São Paulo segue com a cesta básica mais cara do país, atingindo o valor médio de R$ 880,72. Logo depois vêm Rio de Janeiro (R$ 835,50), Florianópolis (R$ 831,92) e Porto Alegre (R$ 791,64). Já os menores custos foram verificados em capitais do Norte e Nordeste, com destaque para Aracaju (R$ 569,48), João Pessoa (R$ 626,89), Recife (R$ 627,14) e Salvador (R$ 633,58).
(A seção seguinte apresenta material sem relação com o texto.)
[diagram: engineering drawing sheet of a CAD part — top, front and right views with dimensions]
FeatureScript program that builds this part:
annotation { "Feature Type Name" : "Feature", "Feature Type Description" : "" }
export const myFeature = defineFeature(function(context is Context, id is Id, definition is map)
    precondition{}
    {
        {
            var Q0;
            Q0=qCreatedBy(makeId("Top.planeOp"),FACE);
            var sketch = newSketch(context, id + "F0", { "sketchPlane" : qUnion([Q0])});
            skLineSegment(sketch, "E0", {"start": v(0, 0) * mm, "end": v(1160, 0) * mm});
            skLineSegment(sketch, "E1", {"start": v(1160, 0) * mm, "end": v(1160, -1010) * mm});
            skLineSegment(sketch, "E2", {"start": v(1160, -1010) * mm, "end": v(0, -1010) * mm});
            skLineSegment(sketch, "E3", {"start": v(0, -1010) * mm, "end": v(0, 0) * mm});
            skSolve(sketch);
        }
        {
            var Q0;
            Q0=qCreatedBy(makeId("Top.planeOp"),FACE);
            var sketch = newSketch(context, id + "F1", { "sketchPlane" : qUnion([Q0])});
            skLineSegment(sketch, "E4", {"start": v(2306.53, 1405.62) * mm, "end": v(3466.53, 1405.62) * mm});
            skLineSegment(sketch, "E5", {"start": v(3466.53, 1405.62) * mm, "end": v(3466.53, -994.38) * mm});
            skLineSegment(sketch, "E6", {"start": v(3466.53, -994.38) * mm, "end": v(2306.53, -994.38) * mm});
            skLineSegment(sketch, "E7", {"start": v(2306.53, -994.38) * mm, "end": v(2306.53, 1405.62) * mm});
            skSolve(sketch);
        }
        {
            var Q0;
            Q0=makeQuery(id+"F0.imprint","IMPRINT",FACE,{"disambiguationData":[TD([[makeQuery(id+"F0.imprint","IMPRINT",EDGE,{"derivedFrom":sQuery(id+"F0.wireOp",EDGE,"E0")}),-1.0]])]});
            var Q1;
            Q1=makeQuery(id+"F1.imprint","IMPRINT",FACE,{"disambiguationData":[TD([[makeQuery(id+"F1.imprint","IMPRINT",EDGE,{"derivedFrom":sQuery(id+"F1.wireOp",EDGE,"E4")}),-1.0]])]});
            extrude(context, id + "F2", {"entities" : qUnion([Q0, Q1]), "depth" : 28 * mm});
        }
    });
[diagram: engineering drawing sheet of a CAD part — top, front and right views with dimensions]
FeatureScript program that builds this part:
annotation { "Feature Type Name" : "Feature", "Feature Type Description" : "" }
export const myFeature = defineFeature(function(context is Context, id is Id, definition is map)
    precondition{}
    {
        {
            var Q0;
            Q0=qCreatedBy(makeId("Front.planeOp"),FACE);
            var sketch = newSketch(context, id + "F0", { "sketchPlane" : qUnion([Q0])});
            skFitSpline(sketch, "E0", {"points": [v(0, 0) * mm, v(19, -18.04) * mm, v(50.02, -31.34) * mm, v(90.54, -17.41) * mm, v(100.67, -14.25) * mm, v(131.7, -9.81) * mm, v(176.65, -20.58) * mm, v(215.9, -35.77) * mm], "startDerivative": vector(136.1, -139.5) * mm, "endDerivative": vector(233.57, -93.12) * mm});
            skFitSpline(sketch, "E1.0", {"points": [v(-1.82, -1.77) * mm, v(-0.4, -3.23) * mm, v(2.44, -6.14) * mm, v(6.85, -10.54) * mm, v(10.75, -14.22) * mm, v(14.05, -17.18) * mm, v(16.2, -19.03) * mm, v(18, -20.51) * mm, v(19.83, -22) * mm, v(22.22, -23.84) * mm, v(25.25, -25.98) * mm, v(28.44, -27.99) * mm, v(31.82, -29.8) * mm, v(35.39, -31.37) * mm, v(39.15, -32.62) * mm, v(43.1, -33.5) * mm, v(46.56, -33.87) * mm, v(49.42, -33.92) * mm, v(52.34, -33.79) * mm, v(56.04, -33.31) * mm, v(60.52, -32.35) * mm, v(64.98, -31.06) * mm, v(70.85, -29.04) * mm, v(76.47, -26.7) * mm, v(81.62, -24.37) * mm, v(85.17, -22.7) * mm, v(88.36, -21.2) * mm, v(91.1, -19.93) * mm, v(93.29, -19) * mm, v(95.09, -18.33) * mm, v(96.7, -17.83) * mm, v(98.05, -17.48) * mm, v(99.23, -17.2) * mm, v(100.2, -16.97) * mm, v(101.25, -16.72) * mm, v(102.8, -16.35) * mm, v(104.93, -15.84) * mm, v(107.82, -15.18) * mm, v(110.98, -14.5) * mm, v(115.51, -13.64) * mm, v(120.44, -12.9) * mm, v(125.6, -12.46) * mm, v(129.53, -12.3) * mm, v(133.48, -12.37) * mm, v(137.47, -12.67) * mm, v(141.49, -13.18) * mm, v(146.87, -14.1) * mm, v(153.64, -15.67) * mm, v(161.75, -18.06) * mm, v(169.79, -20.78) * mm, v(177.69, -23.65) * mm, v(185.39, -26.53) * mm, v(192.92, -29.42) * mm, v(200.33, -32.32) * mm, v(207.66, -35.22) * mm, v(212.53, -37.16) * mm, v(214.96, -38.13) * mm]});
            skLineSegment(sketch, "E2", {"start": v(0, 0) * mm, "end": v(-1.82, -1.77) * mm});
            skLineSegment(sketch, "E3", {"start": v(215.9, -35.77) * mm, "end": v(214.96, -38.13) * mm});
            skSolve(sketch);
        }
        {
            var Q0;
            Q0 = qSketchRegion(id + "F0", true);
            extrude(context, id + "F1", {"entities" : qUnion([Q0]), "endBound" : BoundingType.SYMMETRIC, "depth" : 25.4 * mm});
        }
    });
Considerando o custo da cesta mais cara, registrada em São Paulo, e a Constituição Federal que estabelece que o salário mínimo deve cobrir todas as despesas básicas do trabalhador e sua família, o Dieese calculou que o valor ideal do salário mínimo em março seria de R$ 7.398,94. Esse montante representa 4,87 vezes o mínimo oficial vigente, reajustado para R$ 1.518,00.